Unfortunately, because the step of identifying the active peptides can be difficult, these screening assays can prove laborious and time-consuming. For instance, screening assays usually mandate a reverse-mapping step because the actual amount of cyclic peptide that binds a target ligand or modulates a biological activity is usually so minute that it cannot be sequenced directly. To avoid this problem, a map indicating the physical location of the various cyclic peptides comprising a library can be made. Aliquots of cyclic peptides from the different locations are then transferred to corresponding locations within the screening assay; and those areas in the assay that exhibit the screened-for activity (e.g., binding or modulation of biological activity) are then mapped back to their corresponding location in the library. The cyclic peptides in that area of the library can then be isolated and sequenced. Difficulties arising from the need for spatial resolution and the limitations imposed by sample handling limit the number of candidate peptides that can be screened in any given period of time.

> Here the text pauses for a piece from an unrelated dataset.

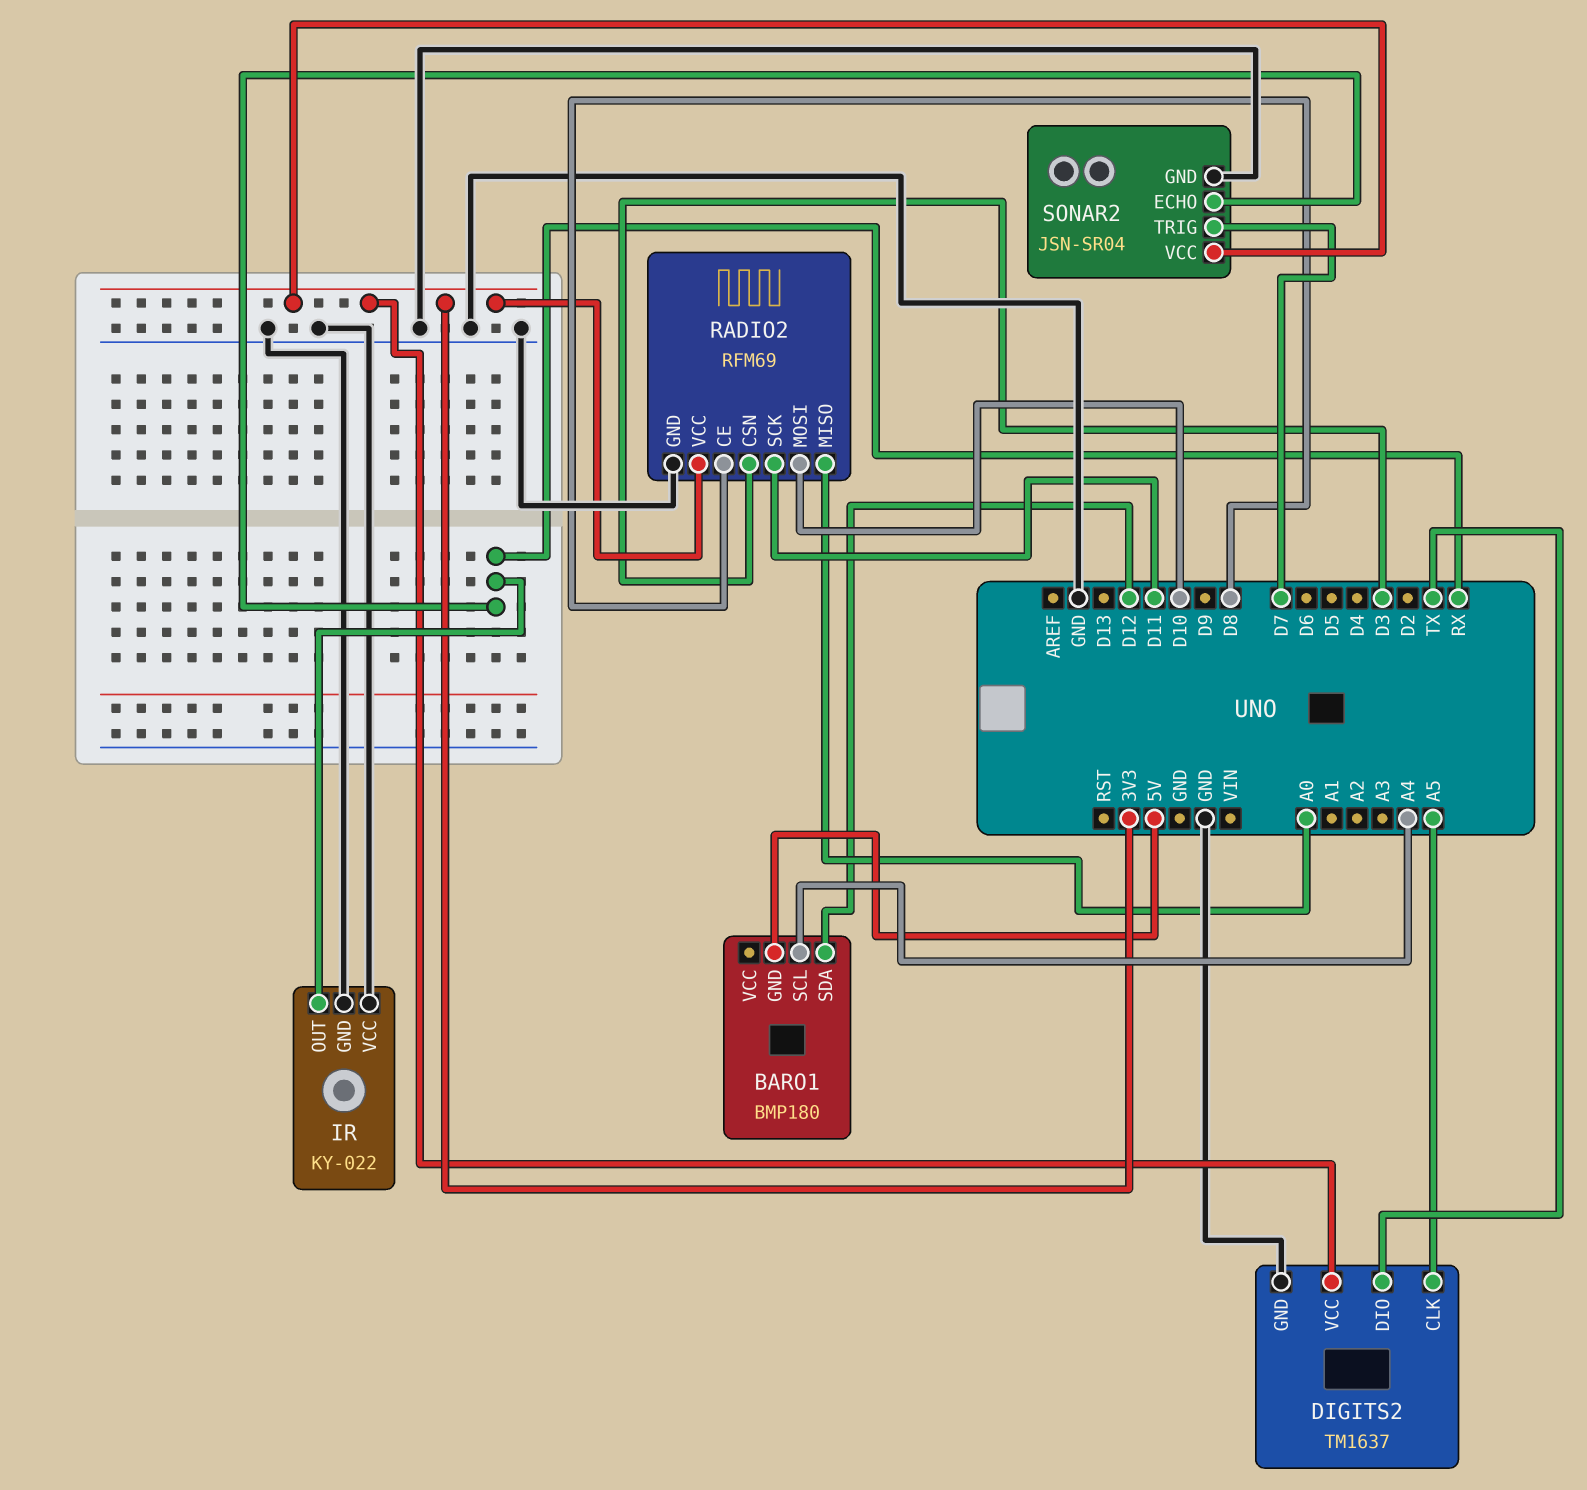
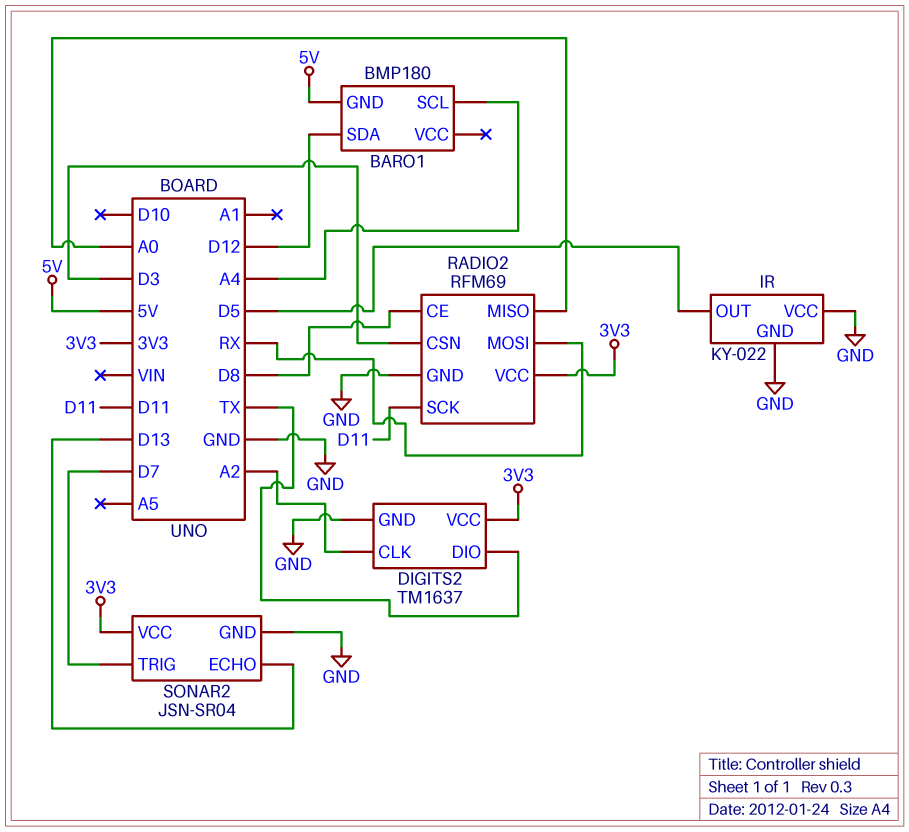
DIGITS2 pin CLK: A5 -> A2
IR pin OUT: RX -> D5
RADIO2 pin MOSI: D10 -> RX
SONAR2 pin ECHO: RX -> D13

The number of peptides that can be screened in an assay can be dramatically increased by using cells that express the peptides. For example, bacteria engineered to express a library of linear peptides can be added to a screening assay, and those bacteria that express the screened for characteristic can be picked directly from the assay. The picked bacteria can then be reproduced to large numbers such that the selected linear peptides can made in large quantities to facilitate their identification (e.g., by sequencing) and production. Making and screening small linear peptide libraries in vivo has, however, proven to be troublesome because small linear peptides are rapidly degraded by normal cellular metabolic processes. Cyclization of the peptides can circumvent this problem by rendering the peptides stable within a cell.
Despite this, heretofore, intracellular production of large libraries of cyclic peptides has not been feasible because general, easy-to-perform methods for cyclization peptides in vivo have not been available. For example, a known method of producing cyclic peptides in vivo utilities non-ribosomal peptide synthetase (NRPS) complexes (Cane et al, Science 282:63, 1998). Such NRSP complexes are, however, neither facile to work with nor generally useful for the production of more than a single cyclic peptide at a time. Moreover, unlike ribosomal peptide synthesis where the linear sequence of monomers (amino acids) is dictated by the linear sequence of bases in the nucleic acid molecule encoding it, the linear sequence of monomers in a peptide made by the NRPS method is dictated by the subunit organization of the NRPS complex. Changing the sequence of a cyclic peptide made by NRPS entails cloning the subunit(s) which incorporate the desired monomers and introducing the subunit(s) into host cells already harboring all of the other necessary subunits. Making a library using this technique would require introducing combinations (both in composition and order) of NRPS subunits to host cells and devising a method for ensuring that the subunits assemble into the correct supramolecular structures.